Work request. Scan the records for lines holding "down". Say how many there are and give nothing else.

Available data.
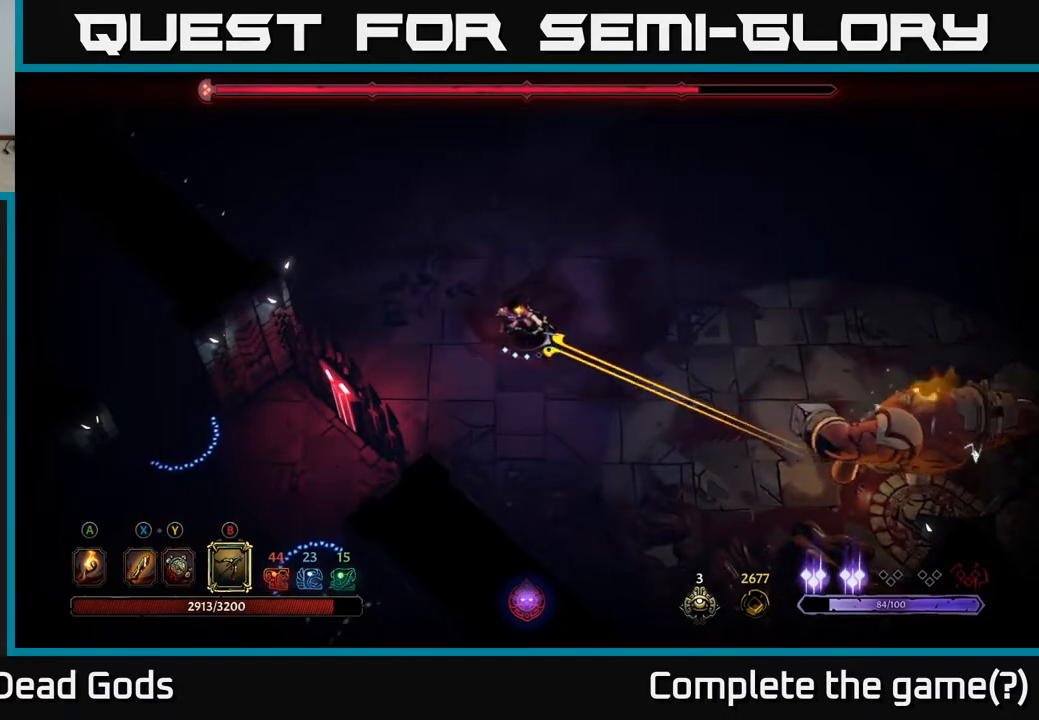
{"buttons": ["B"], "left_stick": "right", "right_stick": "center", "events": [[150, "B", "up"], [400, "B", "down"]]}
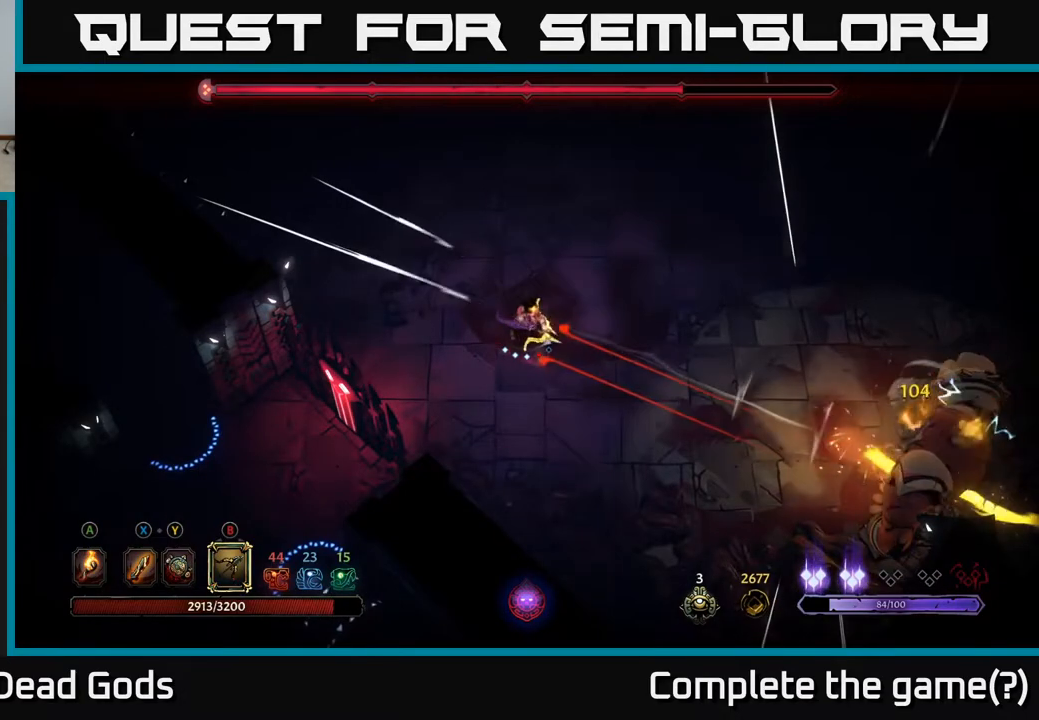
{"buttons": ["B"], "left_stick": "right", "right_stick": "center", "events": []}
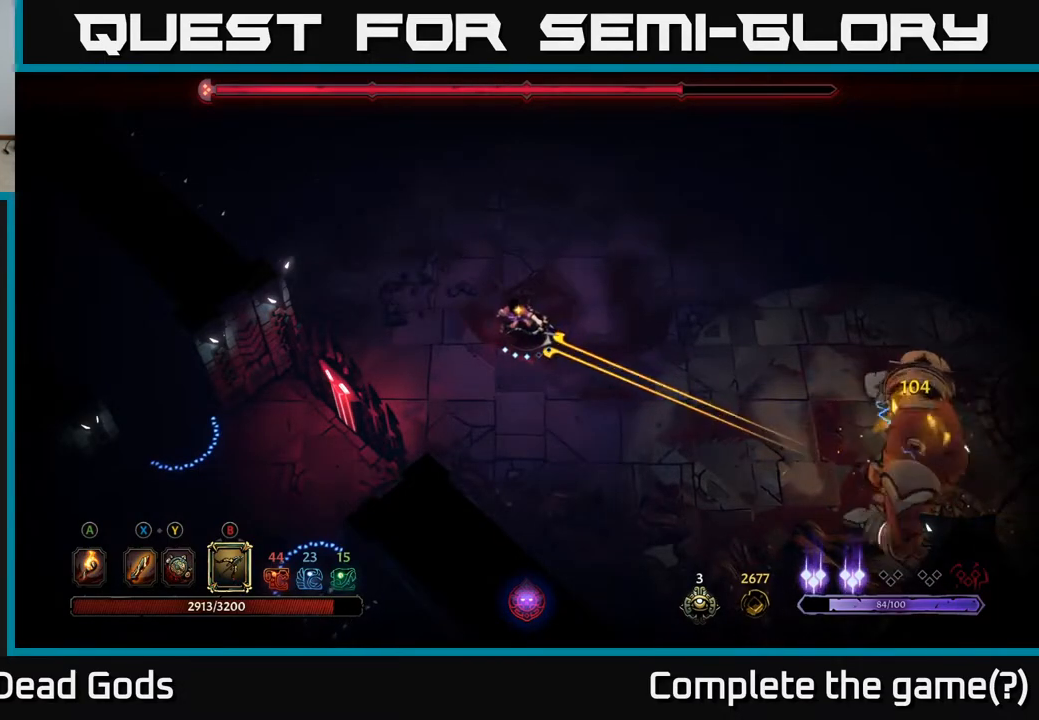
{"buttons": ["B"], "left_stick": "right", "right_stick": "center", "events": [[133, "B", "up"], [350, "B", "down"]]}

==

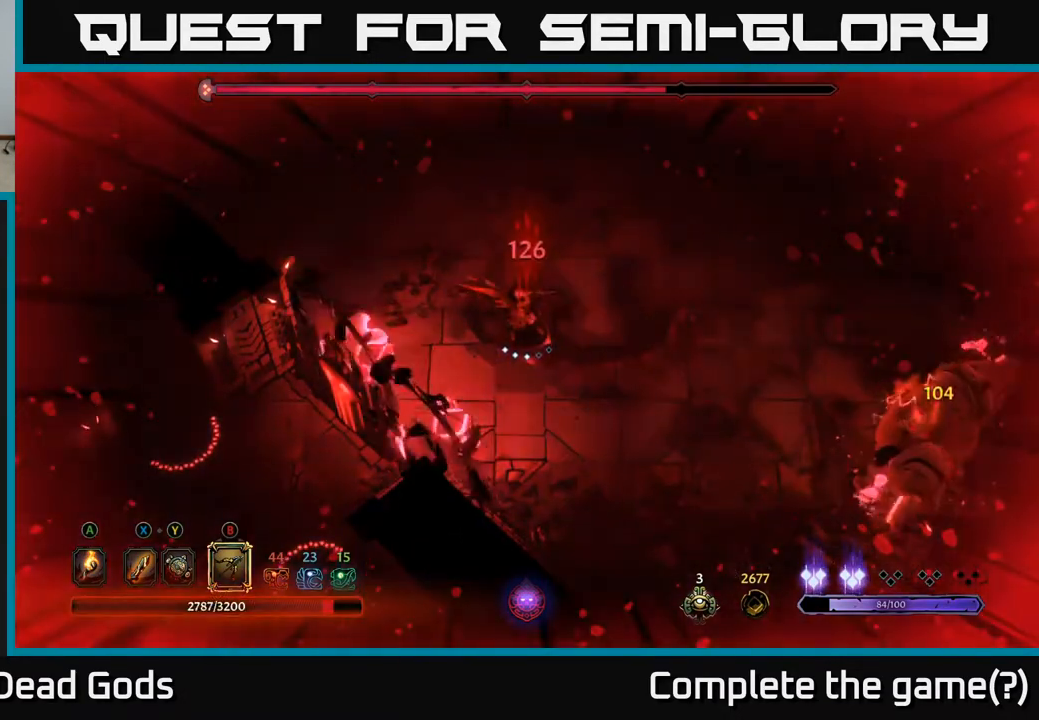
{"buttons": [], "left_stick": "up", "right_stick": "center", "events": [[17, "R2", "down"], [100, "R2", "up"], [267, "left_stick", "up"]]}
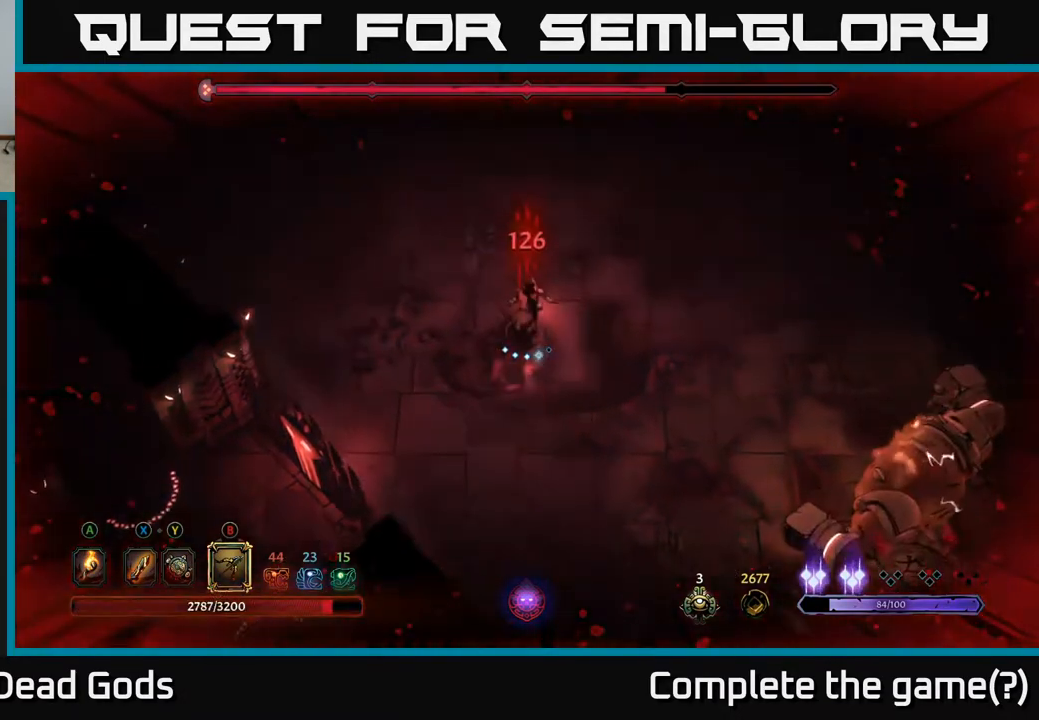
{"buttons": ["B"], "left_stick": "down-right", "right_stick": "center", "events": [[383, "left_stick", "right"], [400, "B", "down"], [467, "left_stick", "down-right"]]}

Exercise solution. 4